Questi nuovi braccianti, non più italiani, ma stranieri di diversa provenienza, erano costretti a lavorare in situazione di sfruttamento estreme, al limite della schiavitù, ricontestualizzando situazioni descritte in passato in romanzi come “Fontamara” di Ignazio Silone e “Cristo si è fermato a Eboli” di Carlo Levi.
La considerazione che trapela dalla frase riportata porta a rilevare una cortina di omertà che si cela sulle condizioni di vita in cui quei lavoratori sono soggetti.
A oltre quindici anni da quel drammatico romanzo-inchiesta, ritengo di poter immaginare che la situazione dello sfruttamento lavorativo, in Italia e nel mondo, è ancora lungi dall’essersi estinta.

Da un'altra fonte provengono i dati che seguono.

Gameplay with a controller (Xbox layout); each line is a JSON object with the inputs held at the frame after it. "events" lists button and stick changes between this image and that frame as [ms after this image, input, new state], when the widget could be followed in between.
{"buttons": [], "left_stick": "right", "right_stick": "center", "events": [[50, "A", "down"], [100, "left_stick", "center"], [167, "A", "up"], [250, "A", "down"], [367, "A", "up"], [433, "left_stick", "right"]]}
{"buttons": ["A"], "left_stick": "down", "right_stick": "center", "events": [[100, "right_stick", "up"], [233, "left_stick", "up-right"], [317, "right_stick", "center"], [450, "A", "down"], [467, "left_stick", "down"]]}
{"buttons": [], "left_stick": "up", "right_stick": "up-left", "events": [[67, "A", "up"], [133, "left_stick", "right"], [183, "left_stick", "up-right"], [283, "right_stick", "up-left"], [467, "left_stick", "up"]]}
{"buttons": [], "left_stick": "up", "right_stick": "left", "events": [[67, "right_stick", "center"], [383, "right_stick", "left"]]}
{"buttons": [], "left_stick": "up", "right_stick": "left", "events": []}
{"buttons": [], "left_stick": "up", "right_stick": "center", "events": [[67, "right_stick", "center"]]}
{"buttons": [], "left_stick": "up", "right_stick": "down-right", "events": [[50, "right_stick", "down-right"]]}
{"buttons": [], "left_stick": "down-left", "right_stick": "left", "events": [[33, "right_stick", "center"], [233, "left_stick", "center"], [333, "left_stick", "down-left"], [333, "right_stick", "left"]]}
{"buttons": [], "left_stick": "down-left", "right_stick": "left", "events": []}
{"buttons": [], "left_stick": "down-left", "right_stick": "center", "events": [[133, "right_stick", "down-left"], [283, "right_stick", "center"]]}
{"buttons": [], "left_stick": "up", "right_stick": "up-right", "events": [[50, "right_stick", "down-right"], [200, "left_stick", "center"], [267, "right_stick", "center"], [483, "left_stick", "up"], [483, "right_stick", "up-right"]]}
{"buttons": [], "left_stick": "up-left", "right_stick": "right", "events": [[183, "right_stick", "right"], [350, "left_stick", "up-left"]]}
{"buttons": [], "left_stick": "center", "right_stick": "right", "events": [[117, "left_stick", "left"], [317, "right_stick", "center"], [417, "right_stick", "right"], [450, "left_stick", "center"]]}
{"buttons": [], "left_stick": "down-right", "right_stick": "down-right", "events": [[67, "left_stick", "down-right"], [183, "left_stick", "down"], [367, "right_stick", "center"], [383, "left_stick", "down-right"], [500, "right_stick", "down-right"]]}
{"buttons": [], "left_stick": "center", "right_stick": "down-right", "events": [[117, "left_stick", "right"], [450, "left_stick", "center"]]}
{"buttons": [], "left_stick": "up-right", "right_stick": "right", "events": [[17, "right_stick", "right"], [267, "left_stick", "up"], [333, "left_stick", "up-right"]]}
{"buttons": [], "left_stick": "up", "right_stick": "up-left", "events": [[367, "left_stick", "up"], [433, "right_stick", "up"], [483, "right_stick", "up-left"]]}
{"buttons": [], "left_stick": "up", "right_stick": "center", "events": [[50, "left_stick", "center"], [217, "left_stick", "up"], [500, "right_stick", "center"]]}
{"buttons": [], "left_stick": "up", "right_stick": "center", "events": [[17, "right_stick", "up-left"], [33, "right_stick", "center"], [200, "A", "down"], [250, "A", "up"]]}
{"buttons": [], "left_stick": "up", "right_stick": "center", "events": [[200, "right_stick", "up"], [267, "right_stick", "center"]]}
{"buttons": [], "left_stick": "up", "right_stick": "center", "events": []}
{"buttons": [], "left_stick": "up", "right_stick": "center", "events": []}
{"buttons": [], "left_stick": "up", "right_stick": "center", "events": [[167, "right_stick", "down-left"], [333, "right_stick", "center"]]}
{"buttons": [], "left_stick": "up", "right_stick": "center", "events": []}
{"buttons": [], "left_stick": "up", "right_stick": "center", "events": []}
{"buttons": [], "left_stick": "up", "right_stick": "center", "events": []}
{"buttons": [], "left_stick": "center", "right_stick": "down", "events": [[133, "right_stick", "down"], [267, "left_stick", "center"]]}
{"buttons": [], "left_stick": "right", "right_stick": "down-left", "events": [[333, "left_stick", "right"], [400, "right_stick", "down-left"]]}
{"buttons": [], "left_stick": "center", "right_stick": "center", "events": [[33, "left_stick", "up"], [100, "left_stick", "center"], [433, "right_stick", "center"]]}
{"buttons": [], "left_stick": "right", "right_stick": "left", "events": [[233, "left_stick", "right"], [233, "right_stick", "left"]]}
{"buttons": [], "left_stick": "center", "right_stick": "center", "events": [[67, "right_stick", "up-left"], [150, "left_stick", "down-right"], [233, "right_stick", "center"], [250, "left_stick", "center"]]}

E mi riferisco non soltanto al contesto agricolo. Infatti l’incredibile evoluzione delle forme nuove di lavoro – pensiamo ai call center, alle vendite online legate alle consegne a domicilio, nonché al sottobosco mondiale delle delocalizzazioni e alle migrazioni, stagionali e non – credo contribuisca molto più facilmente che in passato all’insorgenza di situazioni di sfruttamento estremo. Magari ora in modo più subdolo e sfuggente.
Senza voler andare oltre nell’indagine, che esula dal presente ambito, bisognerebbe rifarsi ad un monito di Papa Francesco allorquando ha richiamato la necessità di non dimenticare mai le condizioni in cui la persona svolge un’attività lavorativa. Solo così non correremmo il rischio di far subire una mutazione ad una famosa frase che diverrebbe, con un gioco di parole: “Il lavoro snobilita l’uomo”.